▸ **WHAT TO DO**
The whole listing should come back exactly as written, except for the pictures.
════
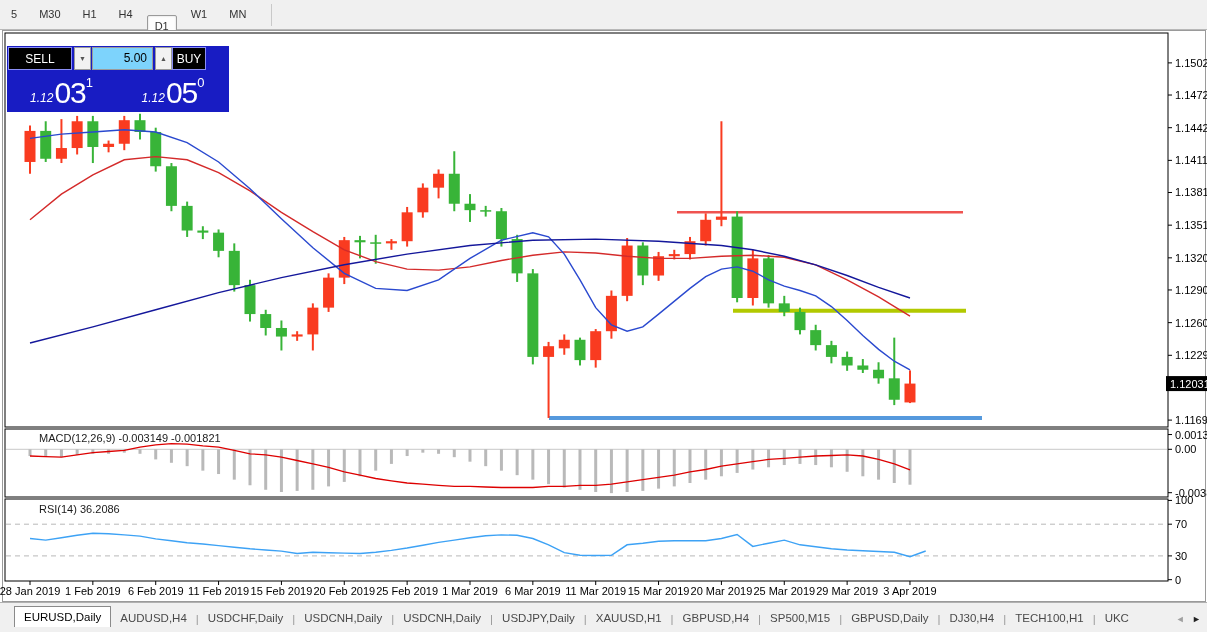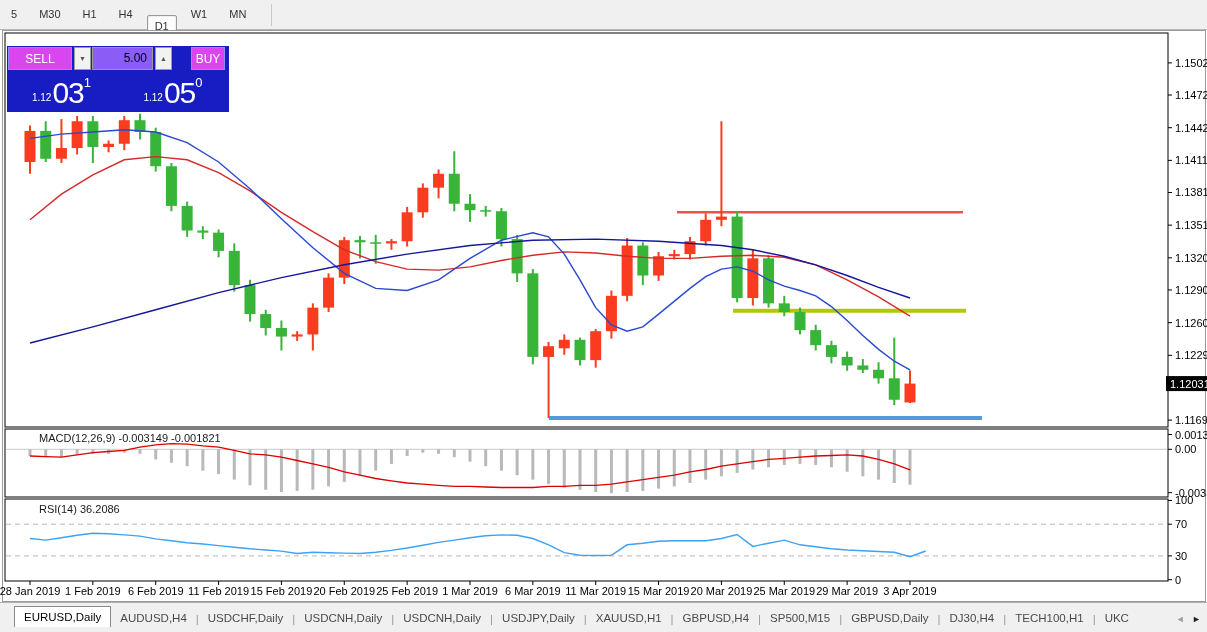--- a/index.html
+++ b/index.html
@@ -19,31 +19,31 @@
     border:1px solid #9a9a9a;background:#fff;}
 
   .chart-title{position:absolute;left:12px;top:37px;font-size:12px;color:#000;z-index:6;white-space:nowrap;}
   .chart-title .tri{font-size:8px;vertical-align:2px;margin-right:4px;}
   .chart-title b{font-weight:bold;}
 
   
   .trade-panel{position:absolute;left:8px;top:47px;width:220px;height:64px;background:#181cc3;z-index:5;
     box-shadow:0 0 0 1px #181cc3;}
   .tp-row1{display:flex;height:23px;}
-  .tp-btn{background:#d946ef;border:1px solid #8a8ef5;color:#fff;font-size:12px;
+  .tp-btn{background:#000000;border:1px solid #8a8ef5;color:#fff;font-size:12px;
     display:flex;align-items:center;justify-content:center;box-sizing:border-box;}
   .tp-sell{width:64px;}
-  .tp-buy{width:34px;margin-left:19px;}
+  .tp-buy{width:34px;margin-left:0;}
   .tp-spin{width:17px;background:#f2f2f2;border:1px solid #9a9a9a;color:#555;font-size:7px;
     display:flex;align-items:center;justify-content:center;box-sizing:border-box;margin-left:2px;}
-  .tp-vol{width:61px;background:#8b5cf6;border:1px solid #9a9a9a;box-sizing:border-box;color:#000;
+  .tp-vol{width:61px;background:#7dd3fc;border:1px solid #9a9a9a;box-sizing:border-box;color:#000;
     font-size:12px;text-align:right;padding:0 5px 0 0;margin-left:1px;line-height:21px;}
   .tp-row2{display:flex;height:41px;margin-top:0px;}
   .tp-price{color:#fff;display:flex;align-items:flex-end;justify-content:center;padding-bottom:3px;}
-  .tp-price .small{font-size:10px;line-height:20px;margin-right:1px;}
+  .tp-price .small{font-size:12px;line-height:20px;margin-right:1px;font-style:italic;}
   .tp-price .big{font-size:30px;line-height:30px;font-weight:400;letter-spacing:-1px;}
   .tp-price .sup{font-size:13px;line-height:13px;vertical-align:top;margin-top:2px;align-self:flex-start;padding-top:4px;}
   .tp-price-sell{width:107px;}
   .tp-price-buy{width:110px;margin-left:3px;}
 
   
   .ind-label{position:absolute;font-size:11px;color:#1a1a1a;z-index:6;white-space:nowrap;padding-left:29px;}
 
   
   .tabbar{position:absolute;left:0;top:602px;width:1207px;height:25px;background:#f0f0f0;

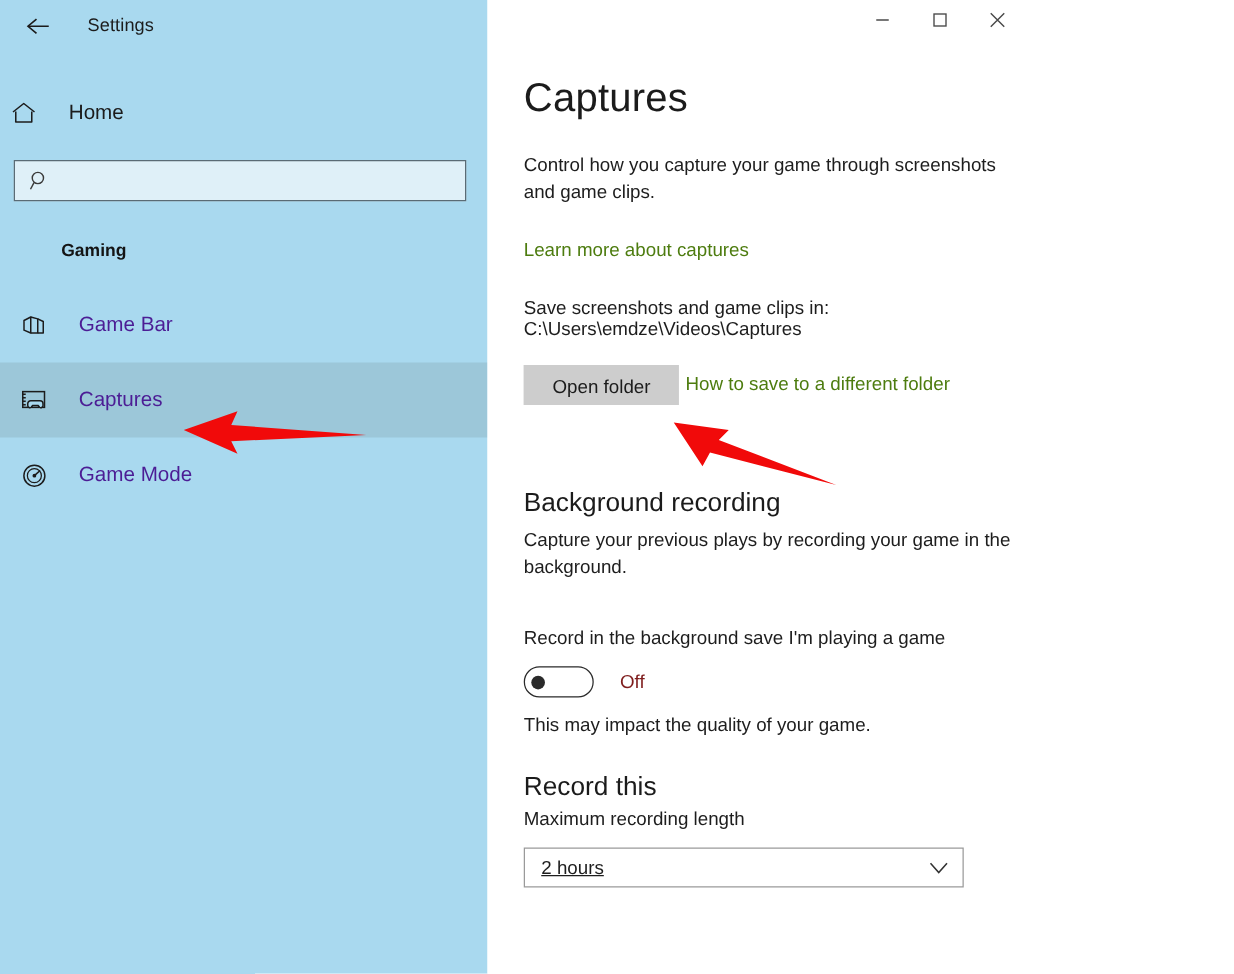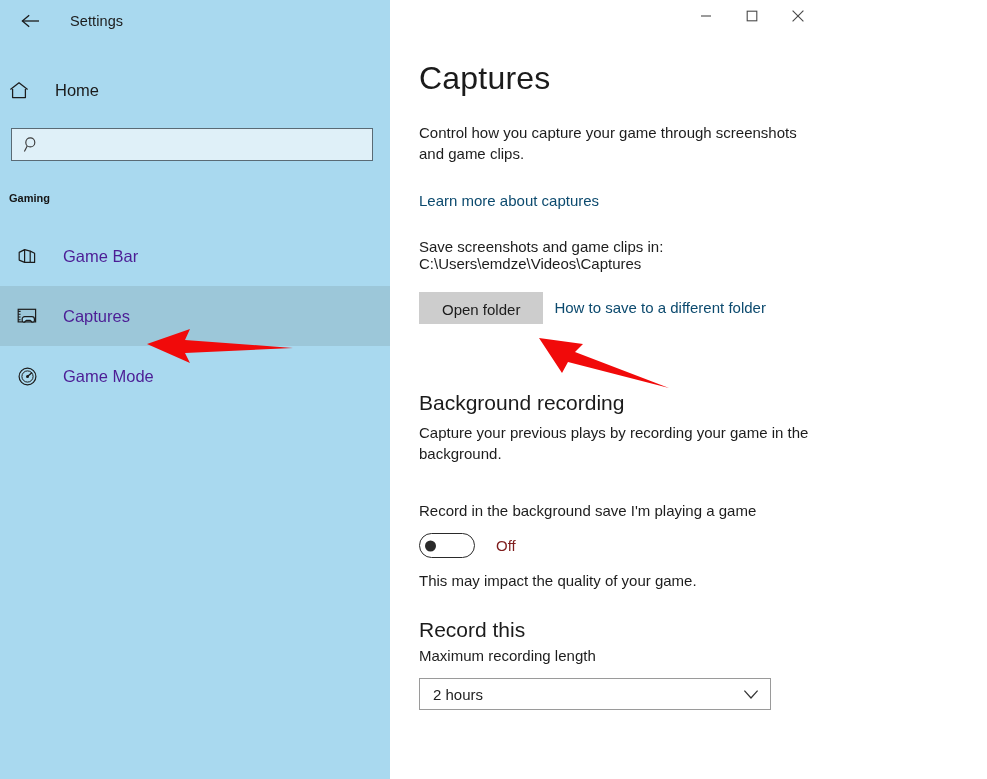--- a/index.html
+++ b/index.html
@@ -78,25 +78,26 @@
     outline: none;
     background: transparent;
     font-family: "Liberation Sans", sans-serif;
     font-size: 14.5px;
     color: #4a4a4a;
   }
   .search-wrap input::placeholder { color: #575757; opacity: 1; }
   .search-icon { color: #3a3a3a; display: flex; align-items: center; }
 
   .section-head {
-    font-size: 11px;
+    font-size: 14px;
     font-weight: bold;
     color: #141414;
     padding-left: 9px;
     margin-top: 31px;
+    margin-left: 40px;
   }
 
   .nav-list { margin-top: 22px; }
   .nav-item {
     display: flex;
     align-items: center;
     height: 60px;
     padding-left: 13px;
     cursor: default;
   }
@@ -147,21 +148,21 @@
     margin-top: 28px;
     font-size: 15px;
     color: #1d1d1d;
     line-height: 1.42;
     max-width: 540px;
   }
   .link {
     display: inline-block;
     margin-top: 27px;
     font-size: 15px;
-    color: #0c4a6e;
+    color: #4d7c0f;
     text-decoration: none;
   }
 
   .savepath {
     margin-top: 28px;
     font-size: 15px;
     color: #1d1d1d;
   }
 
   .btnrow {
@@ -172,21 +173,21 @@
   .open-folder-btn {
     background: #cdcdcd;
     border: 1px solid #cdcdcd;
     font-family: "Liberation Sans", sans-serif;
     font-size: 15px;
     color: #1b1b1b;
     height: 32px;
     padding: 8px 22px;
     cursor: default;
   }
-  .btnrow .link { margin-top: 0; margin-left: 11px; }
+  .btnrow .link { margin-top: 0; margin-left: 5px; }
 
   h2.sec-title {
     font-size: 21px;
     font-weight: normal;
     color: #1b1b1b;
     margin-top: 67px;
     line-height: 1.1;
   }
   .sec-desc {
     margin-top: 8px;
@@ -253,20 +254,21 @@
     background: #ffffff;
     display: flex;
     align-items: center;
     padding: 0 11px 0 13px;
     cursor: default;
   }
   .dropdown .dd-val {
     flex: 1;
     font-size: 15px;
     color: #1d1d1d;
+    text-decoration: underline;
   }
   .dropdown .dd-chev { color: #333; display: flex; align-items: center; }
 
   
   .annot {
     position: absolute;
     pointer-events: none;
   }
 </style>
 </head>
════
▸ **YOUR SOLUTION**
--- a/index.html
+++ b/index.html
@@ -19,31 +19,31 @@
     border:1px solid #9a9a9a;background:#fff;}
 
   .chart-title{position:absolute;left:12px;top:37px;font-size:12px;color:#000;z-index:6;white-space:nowrap;}
   .chart-title .tri{font-size:8px;vertical-align:2px;margin-right:4px;}
   .chart-title b{font-weight:bold;}
 
   
   .trade-panel{position:absolute;left:8px;top:47px;width:220px;height:64px;background:#181cc3;z-index:5;
     box-shadow:0 0 0 1px #181cc3;}
   .tp-row1{display:flex;height:23px;}
-  .tp-btn{background:#d946ef;border:1px solid #8a8ef5;color:#fff;font-size:12px;
+  .tp-btn{background:#000000;border:1px solid #8a8ef5;color:#fff;font-size:12px;
     display:flex;align-items:center;justify-content:center;box-sizing:border-box;}
   .tp-sell{width:64px;}
-  .tp-buy{width:34px;margin-left:19px;}
+  .tp-buy{width:34px;margin-left:0;}
   .tp-spin{width:17px;background:#f2f2f2;border:1px solid #9a9a9a;color:#555;font-size:7px;
     display:flex;align-items:center;justify-content:center;box-sizing:border-box;margin-left:2px;}
-  .tp-vol{width:61px;background:#8b5cf6;border:1px solid #9a9a9a;box-sizing:border-box;color:#000;
+  .tp-vol{width:61px;background:#7dd3fc;border:1px solid #9a9a9a;box-sizing:border-box;color:#000;
     font-size:12px;text-align:right;padding:0 5px 0 0;margin-left:1px;line-height:21px;}
   .tp-row2{display:flex;height:41px;margin-top:0px;}
   .tp-price{color:#fff;display:flex;align-items:flex-end;justify-content:center;padding-bottom:3px;}
-  .tp-price .small{font-size:10px;line-height:20px;margin-right:1px;}
+  .tp-price .small{font-size:12px;line-height:20px;margin-right:1px;font-style:italic;}
   .tp-price .big{font-size:30px;line-height:30px;font-weight:400;letter-spacing:-1px;}
   .tp-price .sup{font-size:13px;line-height:13px;vertical-align:top;margin-top:2px;align-self:flex-start;padding-top:4px;}
   .tp-price-sell{width:107px;}
   .tp-price-buy{width:110px;margin-left:3px;}
 
   
   .ind-label{position:absolute;font-size:11px;color:#1a1a1a;z-index:6;white-space:nowrap;padding-left:29px;}
 
   
   .tabbar{position:absolute;left:0;top:602px;width:1207px;height:25px;background:#f0f0f0;

--- a/index.html
+++ b/index.html
@@ -78,25 +78,26 @@
     outline: none;
     background: transparent;
     font-family: "Liberation Sans", sans-serif;
     font-size: 14.5px;
     color: #4a4a4a;
   }
   .search-wrap input::placeholder { color: #575757; opacity: 1; }
   .search-icon { color: #3a3a3a; display: flex; align-items: center; }
 
   .section-head {
-    font-size: 11px;
+    font-size: 14px;
     font-weight: bold;
     color: #141414;
     padding-left: 9px;
     margin-top: 31px;
+    margin-left: 40px;
   }
 
   .nav-list { margin-top: 22px; }
   .nav-item {
     display: flex;
     align-items: center;
     height: 60px;
     padding-left: 13px;
     cursor: default;
   }
@@ -147,21 +148,21 @@
     margin-top: 28px;
     font-size: 15px;
     color: #1d1d1d;
     line-height: 1.42;
     max-width: 540px;
   }
   .link {
     display: inline-block;
     margin-top: 27px;
     font-size: 15px;
-    color: #0c4a6e;
+    color: #4d7c0f;
     text-decoration: none;
   }
 
   .savepath {
     margin-top: 28px;
     font-size: 15px;
     color: #1d1d1d;
   }
 
   .btnrow {
@@ -172,21 +173,21 @@
   .open-folder-btn {
     background: #cdcdcd;
     border: 1px solid #cdcdcd;
     font-family: "Liberation Sans", sans-serif;
     font-size: 15px;
     color: #1b1b1b;
     height: 32px;
     padding: 8px 22px;
     cursor: default;
   }
-  .btnrow .link { margin-top: 0; margin-left: 11px; }
+  .btnrow .link { margin-top: 0; margin-left: 5px; }
 
   h2.sec-title {
     font-size: 21px;
     font-weight: normal;
     color: #1b1b1b;
     margin-top: 67px;
     line-height: 1.1;
   }
   .sec-desc {
     margin-top: 8px;
@@ -253,20 +254,21 @@
     background: #ffffff;
     display: flex;
     align-items: center;
     padding: 0 11px 0 13px;
     cursor: default;
   }
   .dropdown .dd-val {
     flex: 1;
     font-size: 15px;
     color: #1d1d1d;
+    text-decoration: underline;
   }
   .dropdown .dd-chev { color: #333; display: flex; align-items: center; }
 
   
   .annot {
     position: absolute;
     pointer-events: none;
   }
 </style>
 </head>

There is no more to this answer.